Pettit, or non-domination, is a philosophical framework read in debate. It asserts that the condition of being subject to the arbitrary will of another agent is unjust, even if the other agent does not actually violate one’s rights. Pettit is a comparatively intuitive and straightforward framework, making it viable in both traditional and circuit debate.
Similar to Kant’s political philosophy, Pettit begins with a typical derivation of freedom as the root of ethics. Freedom is commonly defined as the ability to set and pursue ends – in other words, to decide to act and to then take the action. One justification for freedom is that taking any action or making any decision requires the freedom necessary to do so, making it an implicit good.
Pettit then deviates somewhat from Kantian political theory. Traditionally, philosophy views freedom as a non-interference model, i.e., that one agent’s freedom is violated if another agent limits their capacity to set and pursue ends. This framework, however, focuses on freedom as non-domination. The relationship that allows for interference to be possible is itself unjust.
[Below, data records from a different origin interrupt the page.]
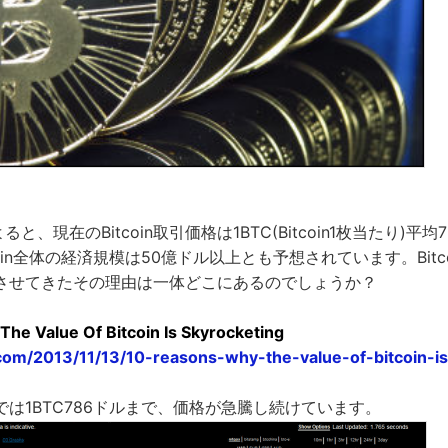
ると、現在のBitcoin取引価格は1BTC(Bitcoin1枚当たり)平均
coin全体の経済規模は50億ドル以上とも予想されています。Bit
させてきたその理由は一体どこにあるのでしょうか？
he Value Of Bitcoin Is Skyrocketing
i.com/2013/11/13/10-reasons-why-the-value-of-bitcoin-i
は1BTC786ドルまで、価格が急騰し続けています。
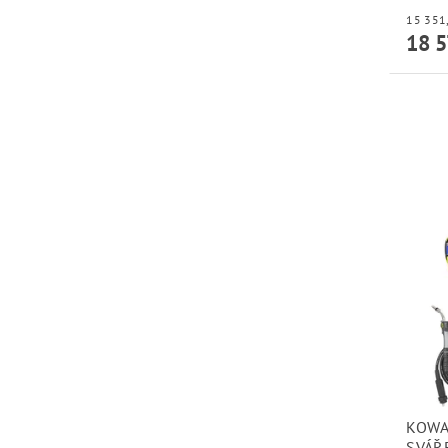
18 5
KOWA
SVÁŘ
For instance, given a situation in which an enslaver has control over a slave but decides not to exercise their control, non-interference posits that the slave’s freedom is not violated because they retain their ability to set and pursue ends. In contrast, non-domination would argue that the slave is unfree because merely being subject to interference from the enslaver is enough to constitute a violation of freedom.
Applications in Debate
Like many other frameworks, Pettit in debate is more simplified (as well as more radical) than Pettit in true philosophical literature. It is often said in philosophy that only “arbitrary” domination is unjust. Few philosophers would realistically argue that the power a parent holds over a child, for example, would be a moral abomination. However, this distinction is difficult to justify in debate rounds, so some debaters choose to omit the tenet of arbitrariness from their framework and instead label all dominating relationships as unethical. In a similar vein, Pettit is partially consequentialist on a truth level, but debaters often defend it as a purely deontological theory to avoid utilitarian turns.
The contention of the case usually relates to an unequal power dynamic. For instance, for the resolution “A just government ought to recognize an unconditional right of workers to strike,” Pettit on the affirmative argues that striking intrinsically reverses the dominating power structure that workers are subject to in employment, making recognizing it as a right the only moral orientation.
The framework has notable interactions with other positions read in debate. Its deviation from the traditional non-interference model of freedom makes it a viable hijack against Kant, libertarianism, and other freedom-based frameworks. Pettit also interacts well with kritiks because of its orientation against social relationships that dominate agents. This allows for the debater reading Pettit to make a convincing claim that their advocacy resolves the root cause of the kritik.